Some people will argue that with an AIDS baby, the mother will probably die first, leaving it orphaned and, therefore, the comparison with the other cases is not comparable. But we do not dissuade women with terminal cancer or other fatal diseases from having children whom they know with certitude they will not live to rear; nor do we stop women from reproducing who have a high risk of losing their own lives or health if they give birth. Even though female survival after contracting AIDS is shorter than male, still some 15 percent of AIDS patients survive five years or longer. Why do we balk when it comes to women with AIDS? Because there is a moral judgment about any sexually transmitted disease those who contract it are being punished for indulging in certain types of unacceptable behavior. Also, because many of the mothers are from minority groups, there is the implication that it doesn’t matter whether these babies are given an even chance in life since they will become a burden on society. This ignores the heroic efforts of the minority community to care for these children within their own cultural context.

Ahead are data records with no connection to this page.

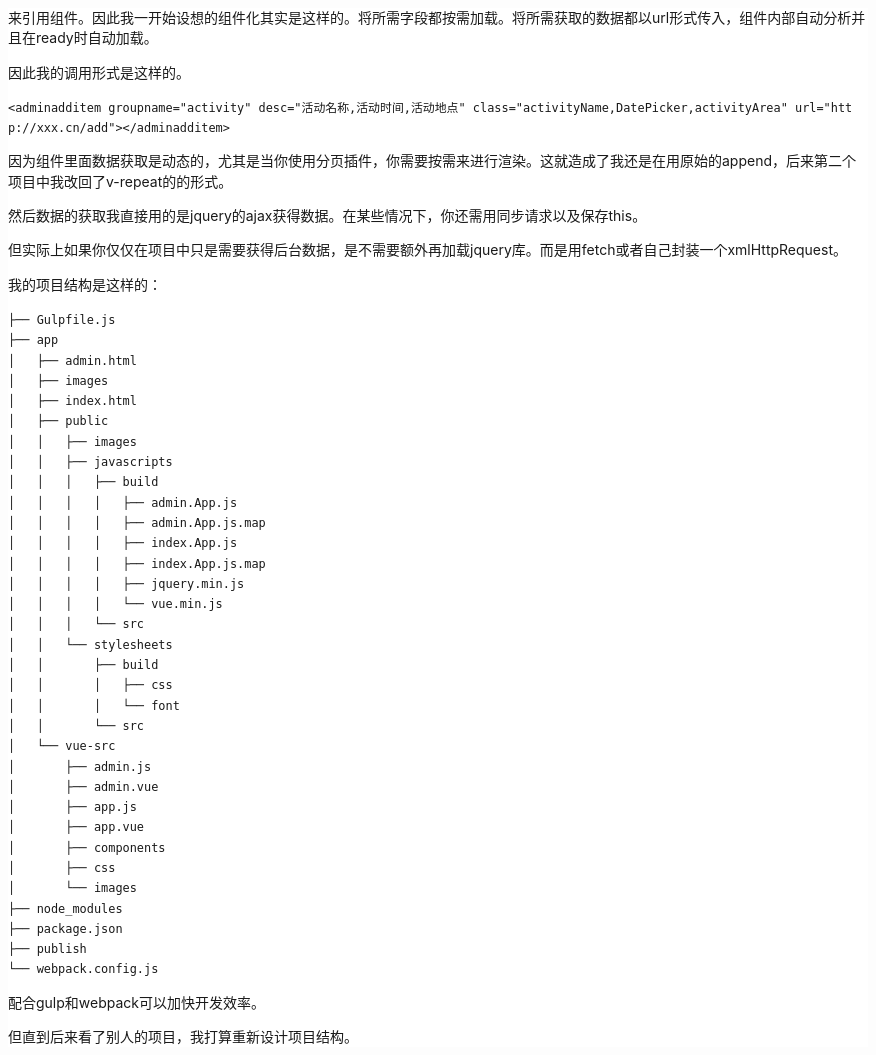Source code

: 来引用组件。因此我一开始设想的组件化其实是这样的。将所需字段都按需加载。将所需获取的数据都以url形式传入，组件内部自动分析并且在ready时自动加载。

因此我的调用形式是这样的。

```
<adminadditem groupname="activity" desc="活动名称,活动时间,活动地点" class="activityName,DatePicker,activityArea" url="http://xxx.cn/add"></adminadditem>
```
因为组件里面数据获取是动态的，尤其是当你使用分页插件，你需要按需来进行渲染。这就造成了我还是在用原始的append，后来第二个项目中我改回了v-repeat的的形式。

然后数据的获取我直接用的是jquery的ajax获得数据。在某些情况下，你还需用同步请求以及保存this。

但实际上如果你仅仅在项目中只是需要获得后台数据，是不需要额外再加载jquery库。而是用fetch或者自己封装一个xmlHttpRequest。

我的项目结构是这样的：

```
├── Gulpfile.js
├── app
│   ├── admin.html
│   ├── images
│   ├── index.html
│   ├── public
│   │   ├── images
│   │   ├── javascripts
│   │   │   ├── build
│   │   │   │   ├── admin.App.js
│   │   │   │   ├── admin.App.js.map
│   │   │   │   ├── index.App.js
│   │   │   │   ├── index.App.js.map
│   │   │   │   ├── jquery.min.js
│   │   │   │   └── vue.min.js
│   │   │   └── src
│   │   └── stylesheets
│   │       ├── build
│   │       │   ├── css
│   │       │   └── font
│   │       └── src
│   └── vue-src
│       ├── admin.js
│       ├── admin.vue
│       ├── app.js
│       ├── app.vue
│       ├── components
│       ├── css
│       └── images
├── node_modules
├── package.json
├── publish
└── webpack.config.js

```
配合gulp和webpack可以加快开发效率。

但直到后来看了别人的项目，我打算重新设计项目结构。
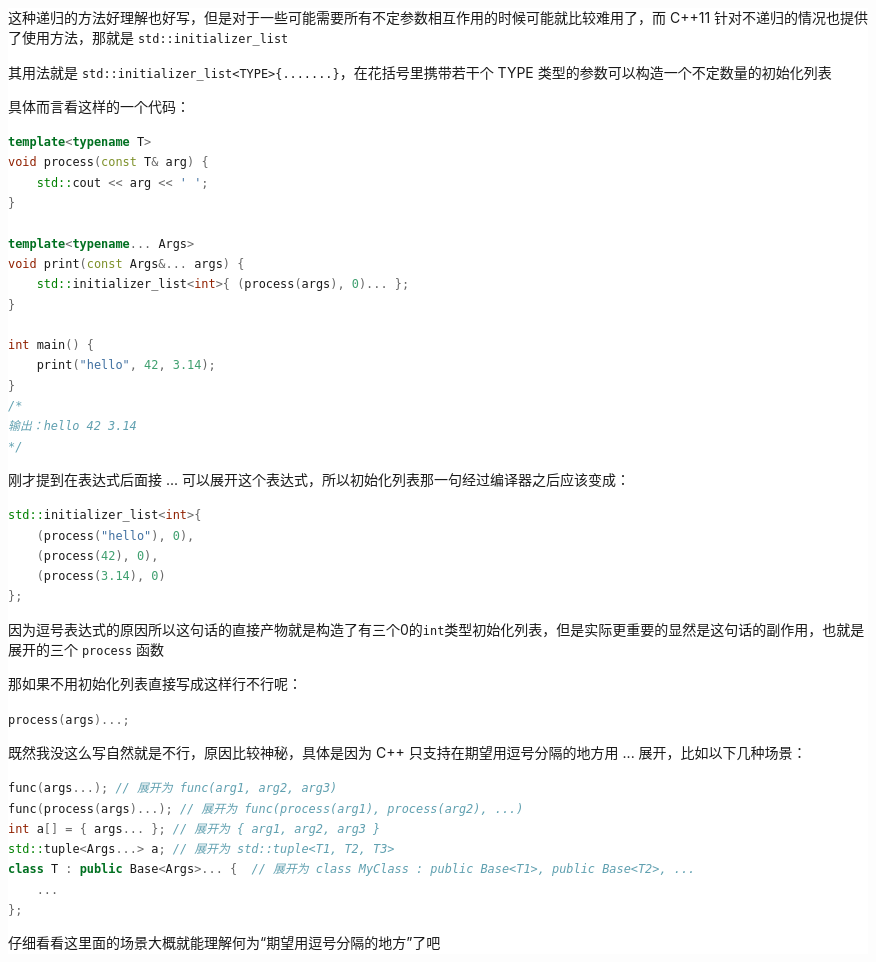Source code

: 这种递归的方法好理解也好写，但是对于一些可能需要所有不定参数相互作用的时候可能就比较难用了，而 C++11 针对不递归的情况也提供了使用方法，那就是 ``std::initializer_list``

其用法就是 ``std::initializer_list<TYPE>{.......}``，在花括号里携带若干个 TYPE 类型的参数可以构造一个不定数量的初始化列表

具体而言看这样的一个代码：

```cpp
template<typename T>
void process(const T& arg) {
    std::cout << arg << ' ';
}

template<typename... Args>
void print(const Args&... args) {
    std::initializer_list<int>{ (process(args), 0)... };
}

int main() {
    print("hello", 42, 3.14);
}
/*
输出：hello 42 3.14
*/
```

刚才提到在表达式后面接 ... 可以展开这个表达式，所以初始化列表那一句经过编译器之后应该变成：

```cpp
std::initializer_list<int>{ 
    (process("hello"), 0), 
    (process(42), 0), 
    (process(3.14), 0)
};
```

因为逗号表达式的原因所以这句话的直接产物就是构造了有三个0的``int``类型初始化列表，但是实际更重要的显然是这句话的副作用，也就是展开的三个 ``process`` 函数

那如果不用初始化列表直接写成这样行不行呢：

```cpp
process(args)...;
```

既然我没这么写自然就是不行，原因比较神秘，具体是因为 C++ 只支持在期望用逗号分隔的地方用 ... 展开，比如以下几种场景：

```cpp
func(args...); // 展开为 func(arg1, arg2, arg3)
func(process(args)...); // 展开为 func(process(arg1), process(arg2), ...)
int a[] = { args... }; // 展开为 { arg1, arg2, arg3 }
std::tuple<Args...> a; // 展开为 std::tuple<T1, T2, T3>
class T : public Base<Args>... {  // 展开为 class MyClass : public Base<T1>, public Base<T2>, ... 
    ... 
};
```

仔细看看这里面的场景大概就能理解何为“期望用逗号分隔的地方”了吧
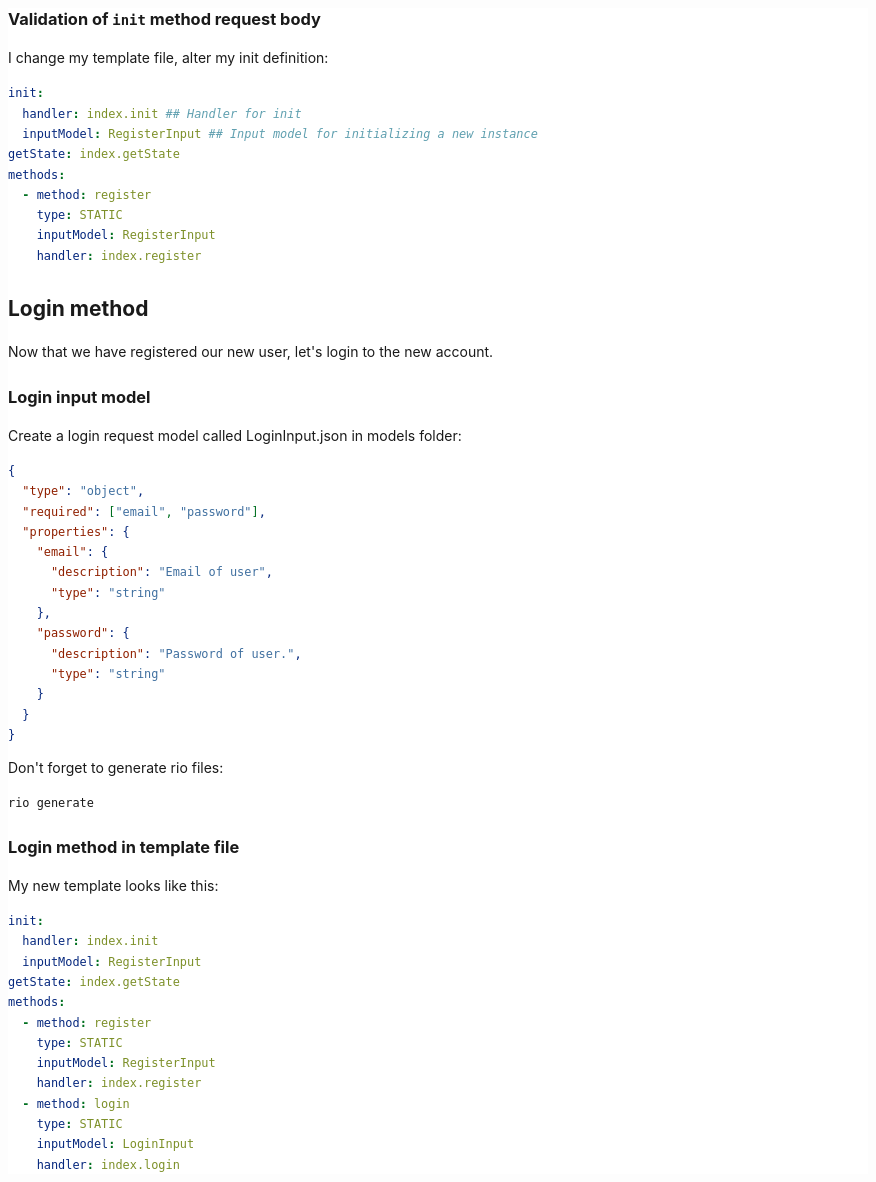 ### Validation of `init` method request body

I change my template file, alter my init definition:

```yaml
init:
  handler: index.init ## Handler for init
  inputModel: RegisterInput ## Input model for initializing a new instance
getState: index.getState
methods:
  - method: register
    type: STATIC
    inputModel: RegisterInput
    handler: index.register

```

## Login method

Now that we have registered our new user, let's login to the new account. 

### Login input model

Create a login request model called LoginInput.json in models folder:

```json
{
  "type": "object",
  "required": ["email", "password"],
  "properties": {
    "email": {
      "description": "Email of user",
      "type": "string"
    },
    "password": {
      "description": "Password of user.",
      "type": "string"
    }
  }
}
```

Don't forget to generate rio files:

```
rio generate
```

### Login method in template file

My new template looks like this:

```yaml
init:
  handler: index.init
  inputModel: RegisterInput
getState: index.getState
methods:
  - method: register
    type: STATIC
    inputModel: RegisterInput
    handler: index.register
  - method: login
    type: STATIC
    inputModel: LoginInput
    handler: index.login
```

We have no way of judging what is going on inside the mind of a woman with AIDS or any other terminal illness. Having a child probably has very strong significance for her in terms of leaving something behind that is uniquely hers, or perhaps it is a way of denying her illness, of telling herself that she is okay. Whatever her reasons, the final decision should be left up to the woman in consultation with her physician. A personal decision. And that is as it should be.

A recent study indicated that the virus has been isolated in the cells of the large intestine, indicating that HIV may have the ability to pass directly through the intestinal wall during anal intercourse rather than being carried by the blood stream; and new studies reported in the Annals of Internal Medicine (March, 1988, Vol. 108, No. 3) suggest that “HIV enters cervical secretions from selected infected cell populations in cervical tissue, and these cells may be involved in transmission of HIV by heterosexual contact and to neonates born to HIV-infected women.” If this is true, then some newborns may be contracting the virus during birth and not before. Perhaps future studies will indicate that cesarean delivery can cut down the number of infected babies born to mothers with HIV.

Justice William O. Douglas once wrote that: “The Constitution and the Bill of Rights guarantee to us all the right to personal and spiritual self fulfillment. But the guarantee is not self fulfillment. But the guarantee is not self-executing. As nightfall does not come at once, neither does oppression. In both instances, there is a twilight when everything remains seemingly unchanged. And it is in such twilight that we all must be most aware of change in the air however slight lest we become unwitting victims of the darkness.”

We must not let the dawning of the AIDS epidemic become the twilight of our hard-earned right to reproductive freedom for all women!


Barbara Santee is a medical sociologist, earning her Ph.D. from Columbia University. She has served as senior staff member of International Planned Parenthood; was executive director of NYS-NARAL; and currently is a research consultant and writer on women’s health issues. Dr. Santee is acting president of the Women and AIDS Resource Network.